Alcohol and sports performance

Alcohol and sports performance

A new movement that encourages us to become aware of our addictions, the OcSober Challenge is the perfect opportunity to talk about alcohol and athletic performance. Far be it from us to lecture you or urge you to stop drinking altogether. Your habits are your own.

That said, as research progresses, the list of alcohol's negative effects on athletic performance grows longer. So before ordering your second or third pint the night before a competition, here's what you should know in order to make an informed decision.

A hangover lasts up to four days and temporarily ages you by 12 years.

The list of research on the effects of alcohol consumption on athletic performance is impressive. But until recently, the duration of these adverse effects had not been measured using objective criteria.

Thanks to data collected by the Whoop connected bracelet team, we now know that even moderate drunkenness can affect our athletic performance for four days.

This is not the case for everyone, and some people recover more quickly than others. As with everything related to genetics, we are not all equal when it comes to the effects of alcohol.

In the Whoop study, conducted among university athletes (i.e., young, energetic individuals capable of recovering from a hangover in no time), 30% still showed signs of reduced fitness after 48 hours. On the third day, that number was 19%. And on the fourth day, it was 7%.

According to the data, in terms of physical fitness and recovery, a night of heavy drinking is equivalent to aging 12 years in just a few days.

You can't carboload on beer.

You skipped the fries in favor of a salad, but you tell yourself that, after all, one more beer is still a good way to fill up your glycogen reserves for tomorrow's little competition.

But it doesn't work like that.

 Unfortunately, the energy (calories) your body absorbs in the form of alcohol is not processed in the same way as the carbohydrates you eat.

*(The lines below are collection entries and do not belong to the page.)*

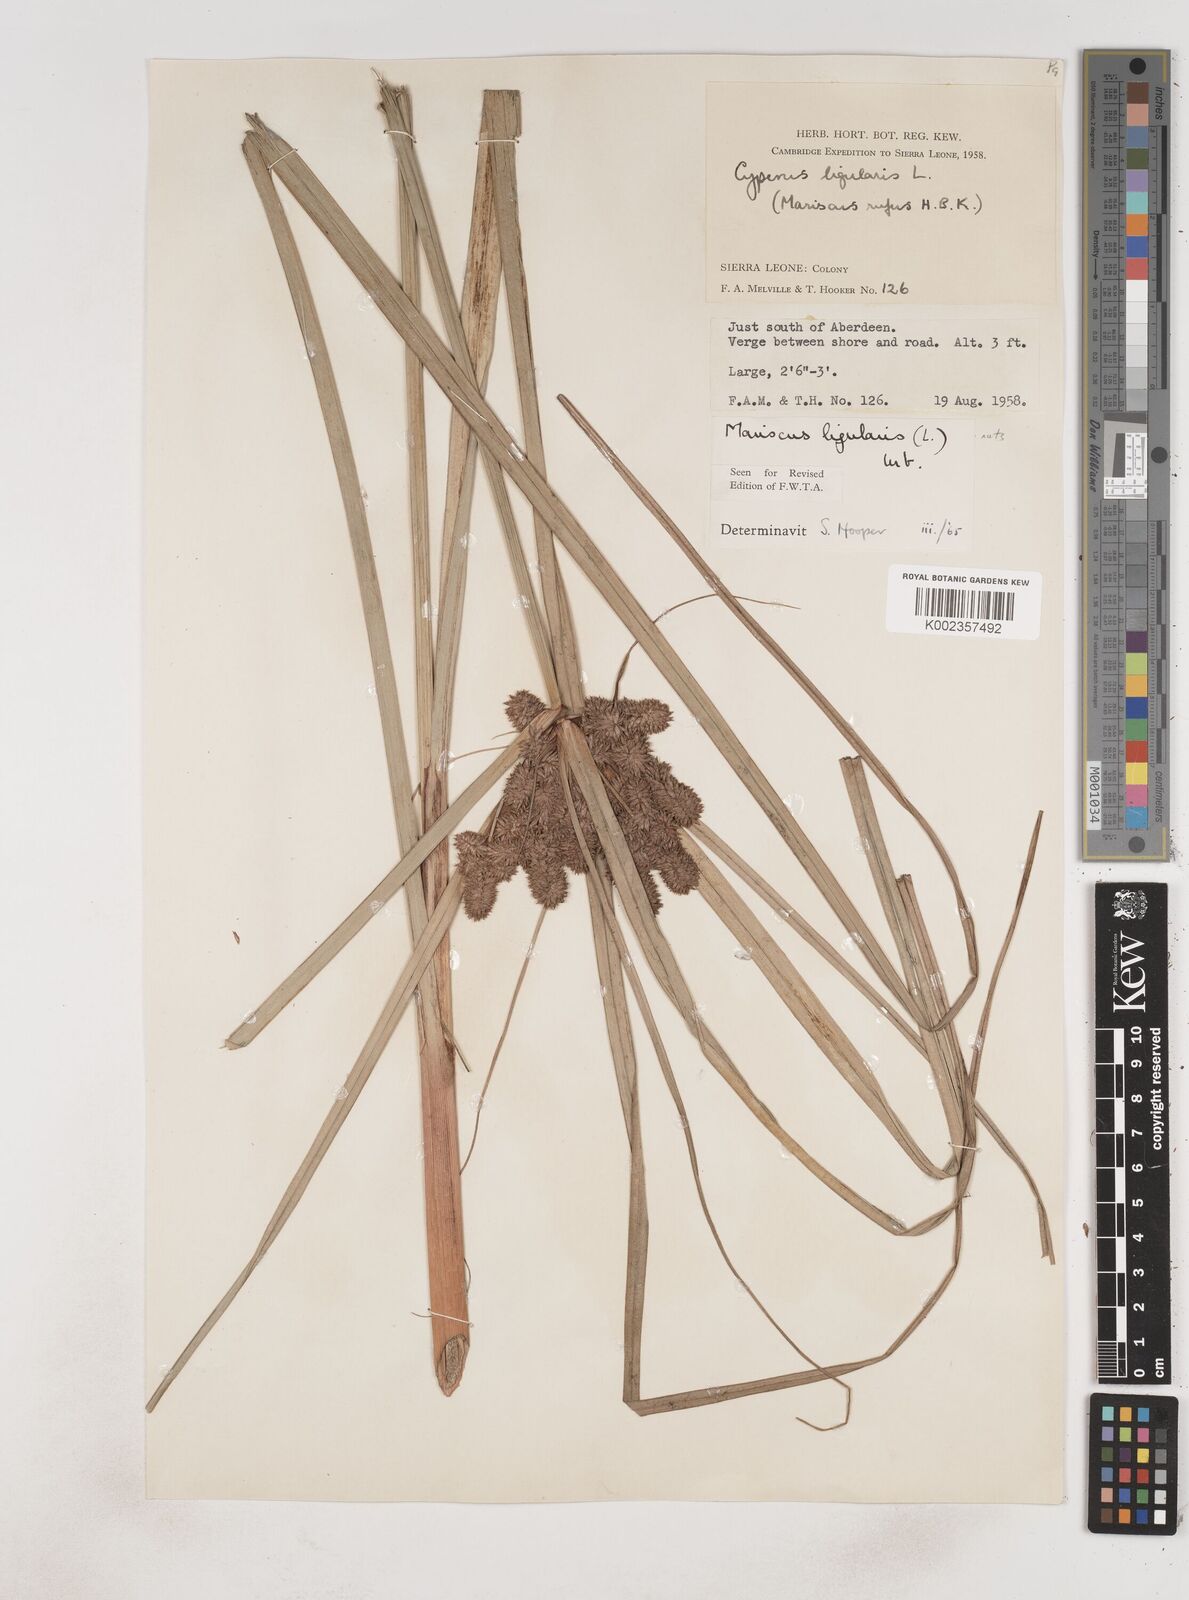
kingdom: Plantae
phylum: Tracheophyta
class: Liliopsida
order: Poales
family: Cyperaceae
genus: Cyperus
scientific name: Cyperus ligularis
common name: Swamp flat sedge
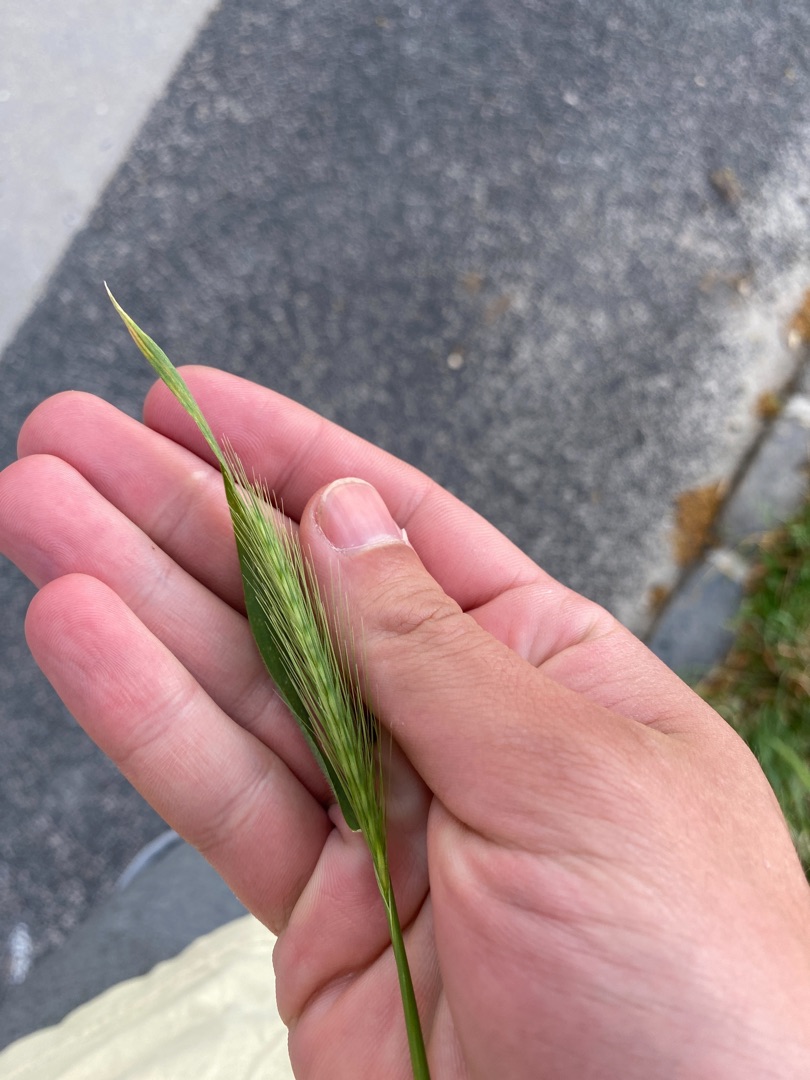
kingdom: Plantae
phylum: Tracheophyta
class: Liliopsida
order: Poales
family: Poaceae
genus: Hordeum
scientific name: Hordeum murinum
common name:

Rather than fueling your glycogen reserves, and therefore your muscles, it is your fat reserves that benefit. Put simply, the carbohydrates in your IPA are more likely to increase your fat mass than to provide you with the nutrients you need to perform strenuous exercise.

 As if that weren't enough, alcohol also interferes with the absorption of many nutrients, such as vitamins B1 (which helps metabolize food and produce hemoglobin), B12 (also essential for transporting oxygen in the blood to your muscles), as well as folic acid and zinc.

Alcohol impairs recovery

Poor sleep quality, dehydration, loss of aerobic capacity (up to 11%), higher resting heart rates: we no longer need to gather evidence to prove that too much alcohol impairs recovery. The evidence is simply overwhelming.

 Not convinced?

So be aware that excessive drinking also hinders muscle repair (especially if you fail to hydrate and eat properly after a workout and instead reach for a beer). Reduced production of testosterone and growth hormone (both essential for rebuilding muscle fibers damaged by exercise) and reduced reflexes complete the picture.

 Avoid abuse

Now that you know all this, it's likely that your habits will change a little. At least in the days leading up to your big rides important events on the calendar.

A glass of wine or a small beer won't do you much harm. But before ordering another drink, ask yourself if you're not sacrificing all your nutritional and training efforts of the last few months just to have a quick drink.